Batting legend up to highest placing since March 2006; India drop, England rise in LG ICC ODI Championship table; Flintoff into bowling top 10, Anderson and Bell on the rise; Dhoni and Agarkar slide
India may have lost its ODI series with England but at least one of its players, batting legend Sachin Tendulkar, can draw personal comfort from the fact he is moving in the right direction in the LG ICC Player Rankings.
The right-hander was India's top run-scorer in the seven-match encounter with 374 runs (only the man of the series Ian Bell, with 422 runs, scored more), including four half-centuries.
And that form has lifted Tendulkar up nine places to joint 12th in the batting list, alongside South Africa's Jacques Kallis.
It is the batsman's highest position in the rankings since March 2006, when he briefly touched 11th position, and suggests there is plenty still left in his batting locker despite media suggestions of impending retirement from one form of the game.
But while Tendulkar's rise in the rankings is good news for the player himself and India cricket fans, not so positive for either is the fact that India has dropped one place in the LG ICC ODI Championship table.
Rahul Dravid's side lost two rating points because of its 4-3 loss to England and that puts India below Pakistan. The two sides both have 108 points but Pakistan is placed higher in the table, in fifth position, when the ratings are recalculated to three decimal places.
Conversely, Paul Collingwood's side, which secured its first victory in a home ODI series since 2003, has gained three rating points and has not only overtaken the West Indies and moved into seventh place, but is also now within three points of India.
But the sobering thought for both sides that took part in the thrilling seven-match series is that they are still a long, long way behind table-toppers Australia.
The team that holds the ICC Champions Trophy and ICC Cricket World Cup trophies is five points clear of second-placed South Africa, 21 ahead of India and 24 in front of England.
Tendulkar's improving ranking and rating is one of the most dramatic upward movements in the upper echelons of the latest LG ICC ODI Player Rankings.
In the batting list, Bell has moved into the top 20 and is just one point short of his best rating, achieved earlier in the ODI series.

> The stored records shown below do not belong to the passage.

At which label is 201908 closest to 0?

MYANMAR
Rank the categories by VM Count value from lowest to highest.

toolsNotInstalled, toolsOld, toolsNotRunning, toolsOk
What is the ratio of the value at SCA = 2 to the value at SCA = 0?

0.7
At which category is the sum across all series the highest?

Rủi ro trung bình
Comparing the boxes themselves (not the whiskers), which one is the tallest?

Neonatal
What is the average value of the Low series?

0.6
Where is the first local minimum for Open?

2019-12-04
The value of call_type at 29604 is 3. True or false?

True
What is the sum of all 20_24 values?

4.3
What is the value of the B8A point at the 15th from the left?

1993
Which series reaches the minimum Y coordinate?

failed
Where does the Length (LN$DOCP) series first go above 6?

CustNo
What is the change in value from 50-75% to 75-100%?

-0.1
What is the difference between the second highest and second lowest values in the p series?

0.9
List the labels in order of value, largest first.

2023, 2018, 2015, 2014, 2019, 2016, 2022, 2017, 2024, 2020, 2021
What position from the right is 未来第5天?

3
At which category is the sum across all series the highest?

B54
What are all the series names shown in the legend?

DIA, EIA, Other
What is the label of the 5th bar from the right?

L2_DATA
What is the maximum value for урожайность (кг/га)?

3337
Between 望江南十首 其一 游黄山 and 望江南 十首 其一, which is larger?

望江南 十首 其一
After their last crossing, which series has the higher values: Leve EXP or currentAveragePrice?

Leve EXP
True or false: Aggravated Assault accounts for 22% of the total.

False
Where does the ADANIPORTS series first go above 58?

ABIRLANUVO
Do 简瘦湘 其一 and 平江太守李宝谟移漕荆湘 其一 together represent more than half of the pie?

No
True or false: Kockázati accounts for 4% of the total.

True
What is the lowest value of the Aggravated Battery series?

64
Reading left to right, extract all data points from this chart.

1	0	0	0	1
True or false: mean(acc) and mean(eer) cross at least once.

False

He is one of two England players in the top 20, along with second-placed Kevin Pietersen, holding steady just behind leader Ricky Ponting of Australia.
In addition to Tendulkar, India has three other batsmen in the top 20 - Dravid, who has dropped two places during the England series to 15th position, Yuvraj Singh, a non-mover at 18th in the list and 19th-placed Mahendra Singh Dhoni.
The India wicketkeeper-batsman may have scored 50 in the last match of the series, at Lord's on Saturday, but that was his only half-century in the seven matches and his modest return means he has dropped 14 spots over the course of the series.
In the LG ICC Player Rankings for ODI bowlers, England all-rounder Andrew Flintoff remains his side's highest-ranked player and has climbed five places to 10th position after taking 10 wickets in the four matches he played.
Only one player took more wickets in the series than Flintoff and that was his Lancashire and England team-mate James Anderson, and his great form has seen him climb 19 places to break into the top 20.
Anderson now lies 14th in the bowling list and is closing in on his best-ever haul of rating points, achieved four years ago in 2003, also the year when he took an ODI hat-trick against Pakistan.
But if there is good news for Anderson, there is bad news for Ajit Agarkar. He started the series in 13th position but has dropped 12 places and his fall means India is now without a bowler in the top 20.
Flintoff's excellence with the ball has also seen him rise in the LG ICC Player Rankings for ODI all-rounders. He has climbed up from fifth to second position, overtaking Chris Gayle of the West Indies, Sanath Jayasuriya of Sri Lanka and Kallis in the process; but Flintoff is still some distance behind the leader of that list, South Africa's Shaun Pollock.
Pollock also tops the LG ICC Player Rankings for ODI bowlers, ahead of Australia's Nathan Bracken and Shane Bond of New Zealand. Below Ponting and Pietersen in the batting table comes the Australia duo of Michael Hussey and Matthew Hayden, together with South Africa captain Graeme Smith.